You can now use your cluster with:
kubectl cluster-info --context kind-gpu-test
Have a question, bug, or feature request? Let us know! https://kind.sigs.k8s.io/#community 🙂
Let's verify the status of the clusters with:
$ kubectl cluster-info --context kind-gpu-test
Kubernetes control plane is running at https://127.0.0.1:42303
CoreDNS is running at https://127.0.0.1:42303/api/v1/namespaces/kube-system/services/kube-dns:dns/proxy
To further debug and diagnose cluster problems, use 'kubectl cluster-info dump'.
$ kubectl get nodes
NAME STATUS ROLES AGE VERSION
gpu-test-control-plane Ready control-plane 77s v1.24.12
$ kubectl get pods -A
NAMESPACE NAME READY STATUS RESTARTS AGE
kube-system coredns-57575c5f89-djgdt 1/1 Running 0 50s
kube-system coredns-57575c5f89-kktz8 1/1 Running 0 50s
kube-system etcd-gpu-test-control-plane 1/1 Running 0 66s
kube-system kindnet-tdrcj 1/1 Running 0 51s
kube-system kube-apiserver-gpu-test-control-plane 1/1 Running 0 64s
kube-system kube-controller-manager-gpu-test-control-plane 1/1 Running 0 64s
kube-system kube-proxy-dd6r4 1/1 Running 0 51s
kube-system kube-scheduler-gpu-test-control-plane 1/1 Running 0 64s
local-path-storage local-path-provisioner-6dfffb7d87-czcv2 1/1 Running 0 50s
In order for the pods to be able to access the GPUs of the machine, we now need to install the NVIDIA GPU Operator into the cluster:
helm repo add nvidia https://nvidia.github.io/gpu-operator
helm repo update
helm install nvidia/gpu-operator \
--wait --generate-name \
--create-namespace -n gpu-operator \
--set driver.enabled=false \
--set mig.strategy=none \
--version 23.3.1
It takes a while until the associated pods are all up-and-running.

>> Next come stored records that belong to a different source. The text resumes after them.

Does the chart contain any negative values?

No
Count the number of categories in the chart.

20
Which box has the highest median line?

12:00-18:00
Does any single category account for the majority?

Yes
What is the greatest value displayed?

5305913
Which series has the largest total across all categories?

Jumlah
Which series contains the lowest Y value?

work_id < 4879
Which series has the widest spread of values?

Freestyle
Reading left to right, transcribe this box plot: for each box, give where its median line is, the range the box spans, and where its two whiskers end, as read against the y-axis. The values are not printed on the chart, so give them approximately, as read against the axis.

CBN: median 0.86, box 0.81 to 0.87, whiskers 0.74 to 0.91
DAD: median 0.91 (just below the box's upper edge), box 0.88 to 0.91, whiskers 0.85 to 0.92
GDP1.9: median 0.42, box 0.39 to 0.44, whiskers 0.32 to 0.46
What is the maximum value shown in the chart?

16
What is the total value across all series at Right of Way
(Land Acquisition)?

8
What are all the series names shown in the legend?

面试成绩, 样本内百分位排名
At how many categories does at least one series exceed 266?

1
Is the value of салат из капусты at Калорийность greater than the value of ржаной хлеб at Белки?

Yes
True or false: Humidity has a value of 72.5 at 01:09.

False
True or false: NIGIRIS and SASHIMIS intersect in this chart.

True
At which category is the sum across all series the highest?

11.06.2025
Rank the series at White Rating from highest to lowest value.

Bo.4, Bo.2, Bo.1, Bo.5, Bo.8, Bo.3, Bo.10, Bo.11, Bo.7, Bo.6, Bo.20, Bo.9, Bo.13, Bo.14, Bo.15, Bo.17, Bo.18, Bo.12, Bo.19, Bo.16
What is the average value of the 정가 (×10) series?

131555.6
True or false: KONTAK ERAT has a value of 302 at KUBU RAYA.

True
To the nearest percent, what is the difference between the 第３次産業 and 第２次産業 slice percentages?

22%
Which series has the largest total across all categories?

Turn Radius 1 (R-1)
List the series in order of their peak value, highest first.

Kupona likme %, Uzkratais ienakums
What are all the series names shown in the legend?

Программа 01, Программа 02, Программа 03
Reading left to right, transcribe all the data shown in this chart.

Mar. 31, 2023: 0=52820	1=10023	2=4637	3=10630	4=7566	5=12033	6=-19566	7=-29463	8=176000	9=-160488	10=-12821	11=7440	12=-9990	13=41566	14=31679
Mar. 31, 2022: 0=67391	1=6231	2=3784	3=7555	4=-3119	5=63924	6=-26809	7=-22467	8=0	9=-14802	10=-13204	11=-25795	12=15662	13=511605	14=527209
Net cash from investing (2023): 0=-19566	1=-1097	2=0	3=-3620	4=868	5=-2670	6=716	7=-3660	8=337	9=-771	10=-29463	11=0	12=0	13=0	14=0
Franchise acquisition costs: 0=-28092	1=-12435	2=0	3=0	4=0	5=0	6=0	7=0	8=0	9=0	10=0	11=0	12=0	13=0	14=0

When everything is ready, the pods in the gpu-operator
namespace should look like:
$ kubectl get pods -n gpu-operator
NAME READY STATUS RESTARTS AGE
gpu-feature-discovery-wqxt2 1/1 Running 0 114s
gpu-operator-1682586521-node-feature-discovery-master-764fc4245 1/1 Running 0 2m18s
gpu-operator-1682586521-node-feature-discovery-worker-g9rwp 1/1 Running 0 2m18s
gpu-operator-7cbb496c4c-bm2s4 1/1 Running 0 2m18s
nvidia-container-toolkit-daemonset-fvvm6 1/1 Running 0 114s
nvidia-cuda-validator-db6bx 0/1 Completed 0 72s
nvidia-dcgm-exporter-fj8ct 1/1 Running 0 114s
nvidia-device-plugin-daemonset-xjb5f 1/1 Running 0 114s
nvidia-device-plugin-validator-dm69w 0/1 Completed 0 14s
nvidia-operator-validator-ztpls 1/1 Running 0 114s
The cluster is now ready to run the benchmark. As a first try, run the examples/example_vllm.py script.